The Alkaline Diet: Eat the Rainbow by Life Water Ionizers
Food, not Skittles. Eating the Rainbow refers to including all different colors of fruits and vegetables in your diet. Besides adding color to your meals, eating all colors fruits of vegetables has a health benefit: Each color represents a different group of nutrients. By eating all colors of fruits and vegetables, you will get the health benefits of a more nutritionally complete diet. This article is the first in a series on eating the rainbow that will appear on the Life Ionizers blog this month. Below is a handy guide to the nutritional benefits of fruits and vegetables based on color.
An important note for arthritis and fibromyalgia sufferers
Regardless of what color they are, you should not eat Nightshade vegetables. Nightshades trigger the pain and inflammation of arthritis and the flare-ups of fibromyalgia. Stop eating nightshades, and you will likely feel significant relief from your pain in about 2 – 3 days.
Nightshade vegetables are:
- Tomato
- Potato
- Eggplant
- Peppers (except black pepper)
The Amazing Antioxidant Power of Purple Foods
Fight aging: The color purple in foods comes from a pigment called anthocyanin, a protective antioxidant. Put purple foods on your plate to help break the spell of aging. There are other antioxidants, like resveratrol, that can be found in purple foods as well. The benefits are many, discover all the benefits of eating purple food in this article.
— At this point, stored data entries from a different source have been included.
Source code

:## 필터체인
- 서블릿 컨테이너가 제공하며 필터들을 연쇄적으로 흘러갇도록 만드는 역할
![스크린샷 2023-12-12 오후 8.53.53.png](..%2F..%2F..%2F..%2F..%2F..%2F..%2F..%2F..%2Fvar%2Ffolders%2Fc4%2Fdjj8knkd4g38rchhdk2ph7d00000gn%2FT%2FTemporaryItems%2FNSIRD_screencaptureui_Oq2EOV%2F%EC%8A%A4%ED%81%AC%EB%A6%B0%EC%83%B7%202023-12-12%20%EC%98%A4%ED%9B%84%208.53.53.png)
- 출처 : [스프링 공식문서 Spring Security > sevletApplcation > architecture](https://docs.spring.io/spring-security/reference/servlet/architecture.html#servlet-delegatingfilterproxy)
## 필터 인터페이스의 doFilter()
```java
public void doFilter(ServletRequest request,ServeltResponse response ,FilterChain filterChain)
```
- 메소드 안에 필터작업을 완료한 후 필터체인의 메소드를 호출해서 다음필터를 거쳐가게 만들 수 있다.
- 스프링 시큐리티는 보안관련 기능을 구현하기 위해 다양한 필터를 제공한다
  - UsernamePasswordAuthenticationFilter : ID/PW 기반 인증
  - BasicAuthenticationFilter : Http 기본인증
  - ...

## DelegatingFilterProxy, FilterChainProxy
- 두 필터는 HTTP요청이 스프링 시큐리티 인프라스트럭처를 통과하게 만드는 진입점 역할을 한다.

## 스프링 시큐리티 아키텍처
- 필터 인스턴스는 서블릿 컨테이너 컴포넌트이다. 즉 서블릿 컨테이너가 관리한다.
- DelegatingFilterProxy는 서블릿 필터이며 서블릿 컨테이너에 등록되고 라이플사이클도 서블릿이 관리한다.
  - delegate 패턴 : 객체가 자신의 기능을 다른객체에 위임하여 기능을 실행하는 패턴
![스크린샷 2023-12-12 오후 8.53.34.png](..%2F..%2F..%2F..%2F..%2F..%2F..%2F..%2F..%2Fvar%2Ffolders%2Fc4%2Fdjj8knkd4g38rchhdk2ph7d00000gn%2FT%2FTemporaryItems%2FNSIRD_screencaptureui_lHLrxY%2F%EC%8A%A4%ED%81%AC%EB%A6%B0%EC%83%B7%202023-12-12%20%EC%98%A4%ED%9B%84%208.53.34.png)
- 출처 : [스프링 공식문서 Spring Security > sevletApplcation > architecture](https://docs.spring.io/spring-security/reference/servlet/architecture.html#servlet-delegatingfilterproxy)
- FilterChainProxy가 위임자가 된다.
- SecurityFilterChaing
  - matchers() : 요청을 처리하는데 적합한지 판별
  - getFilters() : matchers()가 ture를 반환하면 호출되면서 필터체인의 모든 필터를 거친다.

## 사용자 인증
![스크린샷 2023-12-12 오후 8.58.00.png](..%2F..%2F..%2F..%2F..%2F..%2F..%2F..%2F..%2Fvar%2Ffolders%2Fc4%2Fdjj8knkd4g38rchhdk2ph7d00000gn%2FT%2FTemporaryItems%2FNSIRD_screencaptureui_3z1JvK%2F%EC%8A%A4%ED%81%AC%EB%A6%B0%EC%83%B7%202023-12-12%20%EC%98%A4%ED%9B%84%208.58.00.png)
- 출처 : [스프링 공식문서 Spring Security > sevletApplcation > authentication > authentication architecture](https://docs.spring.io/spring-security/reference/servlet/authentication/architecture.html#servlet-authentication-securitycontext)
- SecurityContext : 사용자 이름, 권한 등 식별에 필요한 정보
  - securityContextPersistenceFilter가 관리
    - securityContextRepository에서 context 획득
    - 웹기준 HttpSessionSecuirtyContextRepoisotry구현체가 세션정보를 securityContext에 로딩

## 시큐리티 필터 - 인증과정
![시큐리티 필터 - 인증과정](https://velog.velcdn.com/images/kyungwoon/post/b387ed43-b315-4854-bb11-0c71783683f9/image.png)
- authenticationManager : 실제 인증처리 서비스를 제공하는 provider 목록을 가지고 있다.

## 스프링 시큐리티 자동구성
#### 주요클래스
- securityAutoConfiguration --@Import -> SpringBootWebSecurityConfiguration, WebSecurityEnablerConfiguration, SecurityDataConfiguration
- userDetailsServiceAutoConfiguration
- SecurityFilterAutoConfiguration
Purple foods are also high in Vitamins C and K. Vitamin K is potassium, so eating a diet rich in purple foods can help you offset the sodium in your diet. Our bodies use potassium to balance sodium levels.
The blue foods: Yes! Blue is a natural color in food
There aren’t that many blue foods, but like purple foods, blue foods are rich in anthocyanin. Blueberries and blue corn are the most common blue foods. Other blue foods, cornflowers, borage, butterfly blue pea, are not common. All three are flowers, and are usually used as a decorative garnish.
Green foods. Your grandmother was right
Green foods include vegetables and all superfoods, like spirulina and wheat grass. Superfoods are packed with vitamins, minerals, antioxidants, and other beneficial nutrients. Green fruits vegetables are rich in a wide range of vitamins and minerals, so they should take up a substantial portion of your meal.
Looking good with yellow foods
Your eyes and skin benefit when you eat yellow foods, because they contain carotenoids which are good for vision and healthy skin, and may even help prevent some cancers. Yellow foods include mostly fruits like bananas, but also some vegetables such as corn and yellow peppers.
Orange, not just for Vitamin C
Oranges are the best known orange food, and it’s well known that oranges and other citrus fruits are a great source of Vitamin C. Other orange foods, specifically vegetables like carrots, pumpkin, and sweet potatoes contain beta carotene, which in foods (but NOT supplements!) has been shown to reduce your risk of heart disease and some cancers. Supplements with beta carotene haven’t shown any of those benefits, and may actually make a smokers’ chances of getting cancer worse!
Did you know? Alkaline water from a water ionizer triples the antioxidant benefit of Vitamin C!
An apple a day keeps the doctor away – Red foods
We’ve all heard it, but did you know there is actual science to back it up? It’s true! Red foods like strawberries, cherries, raspberries, watermelon, and tomatoes. The reason? Many red food contain antioxidants such as lycopene and anthocyanins. These antioxidant wonders are believed to fight everything from heart disease to macular degeneration to prostate cancer.